When Kit loses her mother in tragic circumstances, she feels drawn to finally connect with the father she has never met. That search brings her to the Thousand Lights Hotel, the perfect holiday escape perched upon a cliff on the island of Elba. Within this idyllic setting a devastating truth is brought to light: shaking the foundations upon which the hotel is built, and shattering the lives of the people within it.
A heartbreaking story of loss, betrayal, and redemption, told with all the warmth and beauty of an Italian summer.
31 Days of Wonder by Tom Winter – this sounds like such an interesting story.
‘And in that instant, he knows in his heart that today is a momentous day; come what may, he and Alice will meet again, and life will never be the same.’
Alice is stuck in an internship she loathes and a body she is forever trying to change.
Ben, also in his early twenties, is still trying to find his place in the world.
By chance they meet one day in a London park.
Ben spots Alice sitting on a bench and feels compelled to speak to her. To his surprise, their connection is instant.

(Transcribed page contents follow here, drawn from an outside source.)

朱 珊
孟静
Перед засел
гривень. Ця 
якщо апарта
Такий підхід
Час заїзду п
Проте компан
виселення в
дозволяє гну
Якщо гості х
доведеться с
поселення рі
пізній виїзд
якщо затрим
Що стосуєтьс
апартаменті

But before numbers are exchanged, Alice is whisked off by her demanding boss.
20 minutes later
Alone in her office toilets, Alice looks at herself in the mirror and desperately searches for the beauty Ben could see in her.
Meanwhile, having misunderstood a parting remark, Ben is already planning a trip to Glasgow where he believes Alice lives, not realising that they actually live barely ten miles apart.
Over the next 31 days, Alice and Ben will discover that even if they never manage to find each other again, they have sparked a change in each other that will last a lifetime. In 31 Days of Wonder, Tom Winter shows us the magic of chance encounters and how one brief moment on a Thursday afternoon can change the rest of your life.